Skye stilled as Whitehall stalked toward her, his neat facade gone. “I hope you're as special as your mother.” Raina took the diviner from Skye, as the guards wrenched the handler’s gun from his grip, keeping their weapons trained on B. “I'll confess...” Whitehall continued, calm, “I didn't recognize you when you first barged into my office.” He had that same familiarity, the same tone as when he had talked to B. The voice of someone lording knowledge over someone else.
“If my daughter wasn't here, I would tear you and your men to pieces.” Cal sneered.
“Well, then, I'll add that to the number of reasons that I'm glad she's here. You are the piece of the puzzle that I can't decipher.” He turned to the handler, “Why are you really here?”
“Is it really that hard to see? It's love. Agent Ward believes if he helps Skye fulfill her destiny, she'll see him for who he really is.” B didn’t know who the handler really was, but, considering her own experience, it was nothing good.
Whitehall crooned, “Aww.” Before returning the steel to his voice. “It's a pity that you won't get to fulfill that destiny, or that after all these years, you won't get your vengeance for what I did to your wife.”
A guard thwacked Cal over the head, letting him fall to the ground like a sack of rocks. Skye looked down at the prone figure of her father. B couldn’t quite see if she was looking at him with pity or disgust. Both, B supposed, were warranted in this situation.
“Secure him. Remain alert around Agent Ward. He's a trained killer, one of the best. I have a feeling that, in time, I can make you comply.” He turned to B, just for a second. “I need you to retrieve something for me. Two options, Siberia or D.C., we could always do with some more compliance around here.” He let the guards drag them away.

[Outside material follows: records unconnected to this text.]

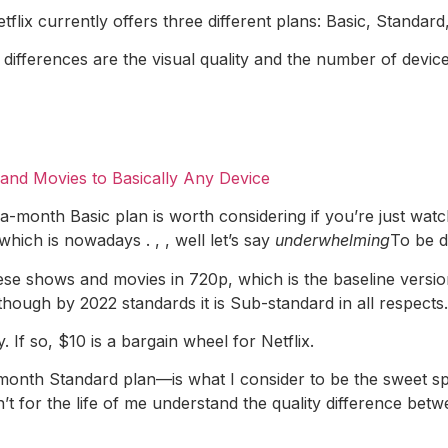
Netflix currently offers three different plans: Basic, Standa
g differences are the visual quality and the number of devi
nd Movies to Basically Any Device
-month Basic plan is worth considering if you’re just watch
hich is nowadays . , , well let’s say
underwhelming
To be d
se shows and movies in 720p, which is the baseline version 
 though by 2022 standards it is Sub-standard in all respect
ty. If so, $10 is a bargain wheel for Netflix.
onth Standard plan—is what I consider to be the sweet spo
n’t for the life of me understand the quality difference b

B wasn’t quite sure what he meant, but she knew the Faustus method (whatever that was) was a walk in the park compared to whatever they were bringing in had in store. Something in her gut told her not to let it anywhere near her. B didn’t get gut feelings a lot, so she knew that whatever this was, it was serious.
The handler gave no order; he let the guards cuff B into one pair of the containment cuffs she knew were made just for her (or Dolokhov). He didn’t say anything as he and Skye were cuffed, or when they installed a chip on Cal. The handler stayed cool, watching it all with a serene expression over his face.
He noticed B staring at the guard’s hand knife, instead of plotting her escape. “Don’t even think—” He ground out, before the fake May slapped him across the face. The guard elbowed B hard enough that it sent her vision swimming. B spat at his feet, earning herself a brass-knuckled punch that sent her into oblivion.